"Lists are what they tell you to begin with if you want to be on top of things."
"Lists are what you write when you are going shopping for things you don't need as much to remember regardless."
--Monica de la Torre from Public Domain
"Lists are what you write when you are going shopping for things you don't need as much to remember regardless."
--Monica de la Torre from Public Domain
Lists might conceivably replace the essay one day. Perhaps there is a grad student in sociology somewhere working out the empirical details of whether people turn to lists more than essays nowadays, but the research could only add a statistic to what is already apparent; that people prefer examples to reasons and a discovery to a defense.

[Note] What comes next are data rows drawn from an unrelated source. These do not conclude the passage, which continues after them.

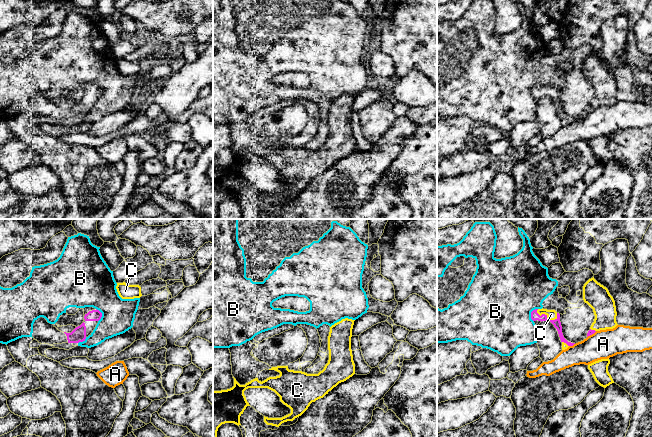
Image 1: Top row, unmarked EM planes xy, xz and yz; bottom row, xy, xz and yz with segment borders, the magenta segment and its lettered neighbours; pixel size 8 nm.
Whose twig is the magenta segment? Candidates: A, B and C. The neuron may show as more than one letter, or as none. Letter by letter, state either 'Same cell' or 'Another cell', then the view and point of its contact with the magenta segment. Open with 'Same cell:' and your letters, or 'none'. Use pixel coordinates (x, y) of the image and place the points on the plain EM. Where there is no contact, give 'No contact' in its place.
Same cell: C
A: Another cell. Touches magenta at yz (571, 121)
B: Another cell. Touches magenta at yz (531, 90)
C: Same cell. Touches magenta at yz (546, 93)

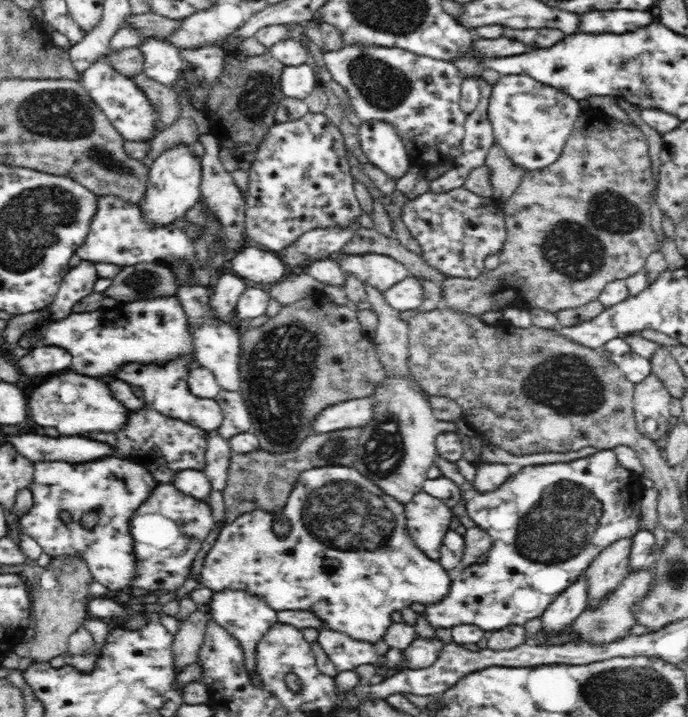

Only a few months ago, one such list caught my attention. It was the Harvard suggested list of films for undergraduates to see, and I have returned to the list at least a dozen times. The Harvard list is not a canon of the greatest films of all-time, but rather, guides the undergraduate towards films that will supplement their predictable viewing selections. On this supplementary list is Petulia.
Richard Lester's Petulia is laced in all sorts of pop iconography. We see Big Brother and Holding Company and the Grateful Dead in snippets, Petulia's (Julie Christie's) amazing late-60s wardrobe, fairly cool cars, and all of this set in San Francisco. The film is also chock-full of flashbacks and what are probably anachronisms, adding to the overall pop facade.
Underneath the stylized story-telling, the plot is plain and simple. Petulia propositions Archie (George C. Scott), they have a romance that never quite works out, and they go their separate ways. If there is a motive behind it all, it is that Petulia is trapped in bad circumstances and looking for a way out, but not at the expense of faking love. She wants something real, and so does Archie, though he does not know it is Petulia until it is too late. As director Richard Lester said, "It's a very real film about two people trying to get through to each other." The operative word here is "trying."
What sets the film apart is its sense of dealing with life as it comes, and precisely that alone. The film seems to bump its head against these limits as if real life deserves a place on celluloid even if other movies take another route. It is not a great story, just a believable one, and for this reason, it maintains a place on Harvard's list of supplementary films (the only list I have seen it included on). Furthermore, as a supplement, it is a film that informs our core sense of what a film can be by not being the average 60s viewing experience, but distinctly itself; something of a one hit wonder.